Pequenos empresários não têm como bancar empresa particular para recolher o lixo

O Município de Campo Grande deixou de recolher os resíduos sólidos de empresas, centros comerciais, mercados e demais estabelecimentos considerados grandes geradores de lixo. A medida passou a vigorar neste início de maio, após nove meses de prazo para que os envolvidos com a suspensão tomassem as providências cabíveis, como contratar uma empresa particular para ficar responsável pela coleta.  Nesta sexta-feira (03), dois dias úteis após o fim da coleta pela Solurb, concessionária responsável pela coleta do lixo doméstico, é possível encontrar em alguns pontos da cidade sacos de lixo acumulados e sem uma destinação prevista.

A Lei Complementar Municipal n. 209, de 27 de dezembro de 2012, que instituiu o Código Municipal de Resíduos Sólidos, definiu como grandes geradores aqueles locais que produzem mais que 200 litros ou 50 quilos de resíduos sólidos por dia.
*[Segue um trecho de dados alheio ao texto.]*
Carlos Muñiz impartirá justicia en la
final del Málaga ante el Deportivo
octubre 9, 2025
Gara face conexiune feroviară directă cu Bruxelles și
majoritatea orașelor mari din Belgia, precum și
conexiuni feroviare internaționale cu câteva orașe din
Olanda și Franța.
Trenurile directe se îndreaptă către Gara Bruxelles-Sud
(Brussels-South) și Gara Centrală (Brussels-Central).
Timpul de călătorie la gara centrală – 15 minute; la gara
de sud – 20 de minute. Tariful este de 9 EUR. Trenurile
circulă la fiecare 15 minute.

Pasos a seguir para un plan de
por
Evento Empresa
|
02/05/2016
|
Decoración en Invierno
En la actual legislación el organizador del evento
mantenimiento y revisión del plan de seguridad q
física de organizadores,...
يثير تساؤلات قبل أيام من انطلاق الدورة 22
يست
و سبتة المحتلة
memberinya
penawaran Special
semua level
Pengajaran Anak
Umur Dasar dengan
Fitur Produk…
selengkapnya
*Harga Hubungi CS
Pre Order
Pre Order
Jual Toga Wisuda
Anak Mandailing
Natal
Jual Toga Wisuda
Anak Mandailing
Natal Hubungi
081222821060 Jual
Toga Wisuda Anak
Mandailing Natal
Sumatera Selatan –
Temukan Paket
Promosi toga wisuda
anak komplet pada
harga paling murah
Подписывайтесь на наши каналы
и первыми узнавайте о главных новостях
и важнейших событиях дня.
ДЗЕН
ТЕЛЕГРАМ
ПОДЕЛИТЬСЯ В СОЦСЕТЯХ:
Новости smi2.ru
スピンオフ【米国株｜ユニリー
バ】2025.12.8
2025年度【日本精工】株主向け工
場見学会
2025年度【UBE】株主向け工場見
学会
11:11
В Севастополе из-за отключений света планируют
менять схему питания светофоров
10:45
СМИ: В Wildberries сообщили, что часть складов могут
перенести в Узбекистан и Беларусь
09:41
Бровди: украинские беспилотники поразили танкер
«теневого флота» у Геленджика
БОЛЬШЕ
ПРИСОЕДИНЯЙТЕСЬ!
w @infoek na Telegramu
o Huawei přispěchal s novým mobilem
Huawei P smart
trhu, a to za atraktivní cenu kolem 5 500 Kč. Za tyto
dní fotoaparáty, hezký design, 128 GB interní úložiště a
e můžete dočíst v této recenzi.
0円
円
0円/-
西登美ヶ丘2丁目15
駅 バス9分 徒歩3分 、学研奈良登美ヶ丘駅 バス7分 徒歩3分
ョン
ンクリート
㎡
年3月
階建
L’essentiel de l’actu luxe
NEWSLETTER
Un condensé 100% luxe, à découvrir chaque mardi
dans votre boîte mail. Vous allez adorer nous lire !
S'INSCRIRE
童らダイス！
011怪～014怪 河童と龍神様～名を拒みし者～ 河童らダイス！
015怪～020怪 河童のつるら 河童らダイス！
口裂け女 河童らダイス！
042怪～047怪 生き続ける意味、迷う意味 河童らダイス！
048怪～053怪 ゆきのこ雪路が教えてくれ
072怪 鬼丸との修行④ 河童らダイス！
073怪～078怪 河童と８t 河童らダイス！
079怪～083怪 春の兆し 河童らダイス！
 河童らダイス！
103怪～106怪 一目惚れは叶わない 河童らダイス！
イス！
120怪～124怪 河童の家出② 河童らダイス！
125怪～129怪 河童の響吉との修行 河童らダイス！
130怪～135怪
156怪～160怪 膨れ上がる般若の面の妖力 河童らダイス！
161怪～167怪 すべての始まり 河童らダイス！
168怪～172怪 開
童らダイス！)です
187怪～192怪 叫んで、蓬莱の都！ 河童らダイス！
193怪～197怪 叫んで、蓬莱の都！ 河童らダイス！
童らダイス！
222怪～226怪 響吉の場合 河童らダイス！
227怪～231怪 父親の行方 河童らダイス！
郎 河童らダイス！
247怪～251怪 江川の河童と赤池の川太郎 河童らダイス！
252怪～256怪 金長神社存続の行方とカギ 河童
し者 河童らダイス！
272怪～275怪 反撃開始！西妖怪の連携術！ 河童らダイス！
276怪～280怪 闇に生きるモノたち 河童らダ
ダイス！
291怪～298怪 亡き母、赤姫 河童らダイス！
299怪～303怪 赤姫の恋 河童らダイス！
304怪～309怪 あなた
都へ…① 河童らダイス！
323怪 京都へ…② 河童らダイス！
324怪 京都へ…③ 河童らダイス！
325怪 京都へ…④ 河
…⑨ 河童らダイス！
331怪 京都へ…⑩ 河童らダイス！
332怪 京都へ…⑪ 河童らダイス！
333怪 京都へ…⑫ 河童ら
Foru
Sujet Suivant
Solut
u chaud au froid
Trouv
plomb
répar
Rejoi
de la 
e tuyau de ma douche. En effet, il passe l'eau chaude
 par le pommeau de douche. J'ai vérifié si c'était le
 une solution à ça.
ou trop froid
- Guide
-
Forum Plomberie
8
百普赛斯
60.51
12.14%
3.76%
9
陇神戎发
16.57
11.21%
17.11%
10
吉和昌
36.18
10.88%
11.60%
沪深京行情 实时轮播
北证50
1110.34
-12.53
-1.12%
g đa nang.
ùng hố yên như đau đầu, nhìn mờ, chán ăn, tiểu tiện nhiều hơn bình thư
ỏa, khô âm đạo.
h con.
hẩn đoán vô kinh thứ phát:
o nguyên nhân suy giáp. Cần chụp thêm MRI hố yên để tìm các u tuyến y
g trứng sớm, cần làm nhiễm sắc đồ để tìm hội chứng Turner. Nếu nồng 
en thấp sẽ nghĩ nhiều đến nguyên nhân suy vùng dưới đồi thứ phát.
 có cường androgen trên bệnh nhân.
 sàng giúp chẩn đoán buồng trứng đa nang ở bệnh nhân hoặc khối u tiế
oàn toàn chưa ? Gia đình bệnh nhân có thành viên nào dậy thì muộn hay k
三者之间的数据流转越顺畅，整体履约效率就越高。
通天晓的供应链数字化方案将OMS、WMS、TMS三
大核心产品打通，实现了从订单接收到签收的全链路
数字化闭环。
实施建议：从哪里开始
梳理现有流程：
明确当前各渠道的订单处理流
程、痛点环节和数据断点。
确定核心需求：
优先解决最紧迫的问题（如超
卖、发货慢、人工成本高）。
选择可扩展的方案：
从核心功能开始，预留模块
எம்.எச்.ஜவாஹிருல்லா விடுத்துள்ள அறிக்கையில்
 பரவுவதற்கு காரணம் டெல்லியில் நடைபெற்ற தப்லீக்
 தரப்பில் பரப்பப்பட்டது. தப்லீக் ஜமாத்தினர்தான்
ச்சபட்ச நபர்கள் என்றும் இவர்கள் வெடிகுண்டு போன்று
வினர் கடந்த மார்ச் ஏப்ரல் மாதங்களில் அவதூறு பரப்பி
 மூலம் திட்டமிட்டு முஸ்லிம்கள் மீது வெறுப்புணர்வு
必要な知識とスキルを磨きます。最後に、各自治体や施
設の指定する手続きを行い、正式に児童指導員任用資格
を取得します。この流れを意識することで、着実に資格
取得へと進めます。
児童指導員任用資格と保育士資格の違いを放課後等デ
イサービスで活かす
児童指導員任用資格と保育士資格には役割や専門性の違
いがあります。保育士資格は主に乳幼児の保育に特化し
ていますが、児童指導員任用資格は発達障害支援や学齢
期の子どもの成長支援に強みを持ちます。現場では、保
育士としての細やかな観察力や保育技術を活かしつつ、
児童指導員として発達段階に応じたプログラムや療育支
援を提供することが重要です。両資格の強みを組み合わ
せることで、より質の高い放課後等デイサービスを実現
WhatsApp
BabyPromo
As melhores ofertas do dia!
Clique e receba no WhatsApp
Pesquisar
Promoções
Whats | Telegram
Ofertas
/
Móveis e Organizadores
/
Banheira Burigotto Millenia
Com a publicação do decreto n. 13.653, de 26 de setembro de 2018, foi regulamentada a obrigatoriedade de coleta, transporte, tratamento e destinação dos resíduos sólidos e disposição final dos rejeitos provenientes dos grandes geradores.

Nas contas do Município, até o dia 30 de abril 40% dos 625 grandes geradores identificados não haviam concluído o cadastramento ou não apresentaram o PGRS (Plano de Gerenciamento de Resíduos Sólidos), conforme determina a lei municipal. Na Capital, 13 empresas prestadoras de serviço estão aptas a atuarem na coleta, transporte, tratamento ou destinação final dos resíduos e rejeitos.

Parte do comércio, que para o Município é considerado grande gerador de lixo, é formado por microempresários e donos de lojas pequenas que dizem não possuir recursos financeiros para arcar com a contratação de uma empresa particular para realizar a coleta dos seus resíduos. Sem alternativa, esses comerciantes seguem depositando os sacos de lixo nas lixeiras na expectativa de que o caminhão da Solurb faça o recolhe como sempre fizera. Se isso não acontecer, alguns destes comerciantes sinalizam a possibilidade de fazerem o descarte em terrenos baldios.

De acordo com a Semadur (Secretaria Municipal de Meio Ambiente e Gestão Urbana), ainda é possível que estes grandes geradores façam o cadastramento para se regularizarem perante o decreto. A empresa que não se cadastrar junto ao Município e não seguir a lei pode ser autuada de R$ 1.898,22 até 7.592,88. Em casos de reincidência, a multa será em dobro e até mesmo a atividade pode ser interditada. A pasta também garante que não deixará o lixo nas calçadas, mas se tiver que fazer a coleta destes resíduos irá cobrar das empresas por isso. A Semadur também está realizando a fiscalização para impedir que o lixo seja descartado de forma incorreta.